___ Given information

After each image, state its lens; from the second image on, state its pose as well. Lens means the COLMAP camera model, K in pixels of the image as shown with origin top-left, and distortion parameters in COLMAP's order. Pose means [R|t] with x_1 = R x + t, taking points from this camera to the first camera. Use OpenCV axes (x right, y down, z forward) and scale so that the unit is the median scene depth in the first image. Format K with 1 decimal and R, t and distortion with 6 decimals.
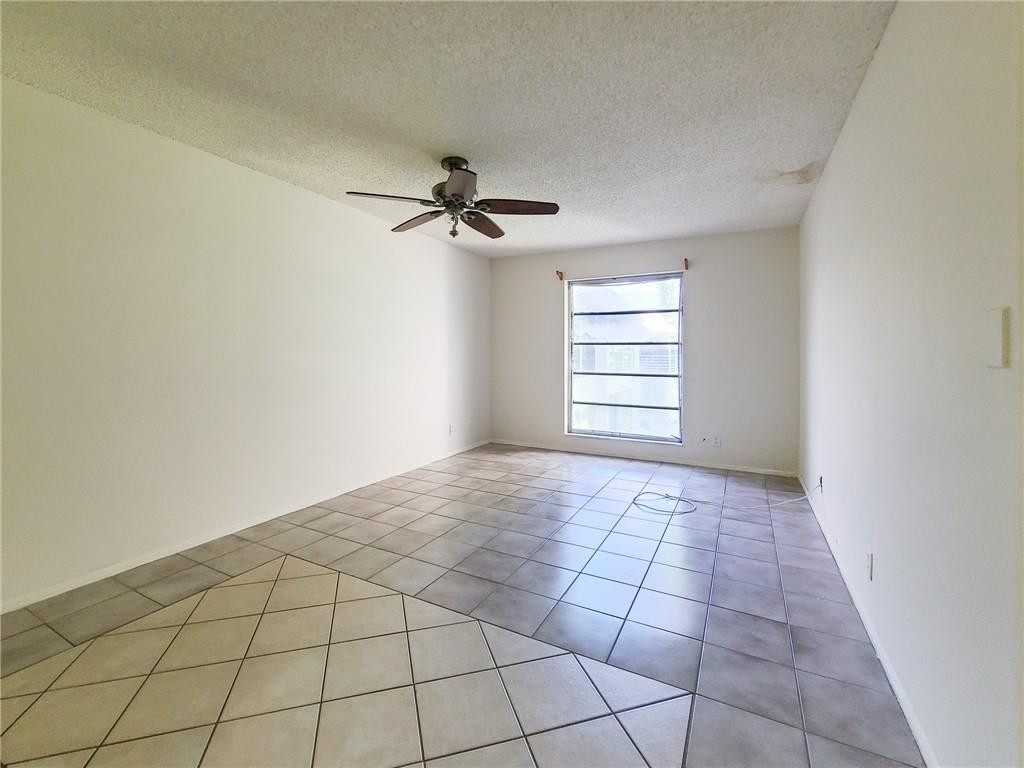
lens RADIAL K [[434.2, 0, 509.0], [0, 434.2, 336.7], [0, 0, 1]] dist [-0.002310, -0.000200]
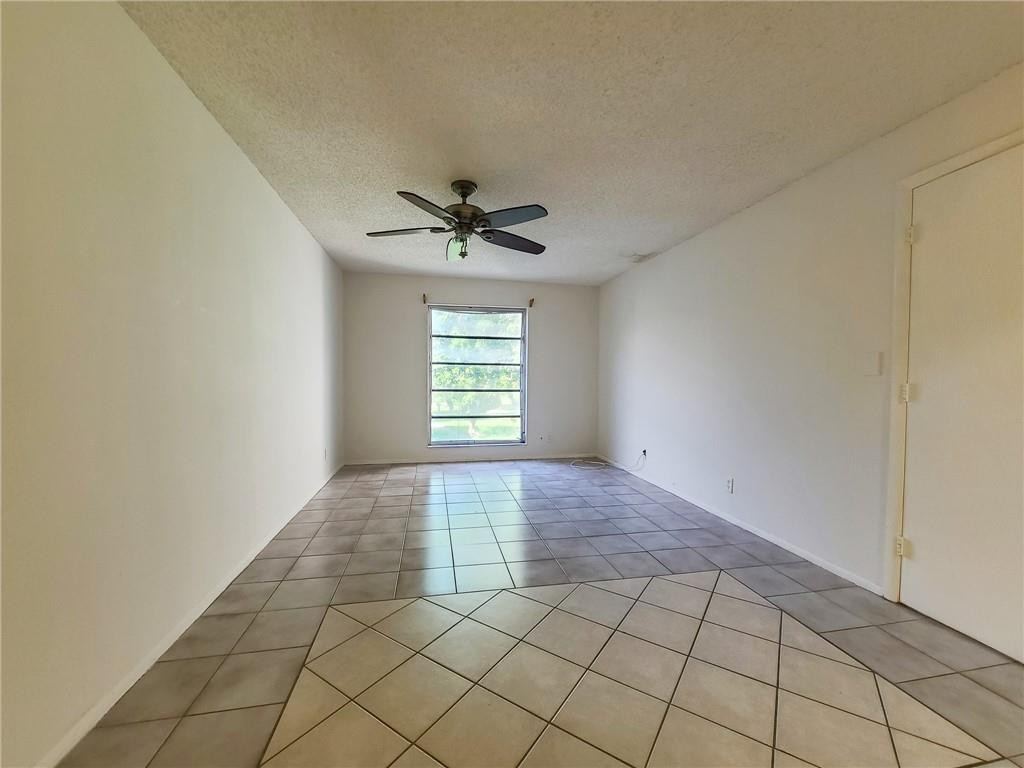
lens RADIAL K [[409.6, 0, 513.1], [0, 409.6, 364.6], [0, 0, 1]] dist [-0.000164, 0.000365]
pose [[0.777481, 0.019736, 0.628596, -0.383346], [-0.028203, 0.999596, 0.003499, 0.011675], [-0.628273, -0.020448, 0.777724, 0.087671]]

______

> _What is expected_
Pictures are not part of the copy. Please reproduce the material word for word.

> _Exercise output_
After each image, state its lens; from the second image on, state its pose as well. Lens means the COLMAP camera model, K in pixels of the image as shown with origin top-left, and distortion parameters in COLMAP's order. Pose means [R|t] with x_1 = R x + t, taking points from this camera to the first camera. Use OpenCV axes (x right, y down, z forward) and scale so that the unit is the median scene depth in the first image. Format K with 1 decimal and R, t and distortion with 6 decimals.
lens RADIAL K [[434.2, 0, 509.0], [0, 434.2, 336.7], [0, 0, 1]] dist [-0.002310, -0.000200]
lens RADIAL K [[409.6, 0, 513.1], [0, 409.6, 364.6], [0, 0, 1]] dist [-0.000164, 0.000365]
pose [[0.777481, 0.019736, 0.628596, -0.383346], [-0.028203, 0.999596, 0.003499, 0.011675], [-0.628273, -0.020448, 0.777724, 0.087671]]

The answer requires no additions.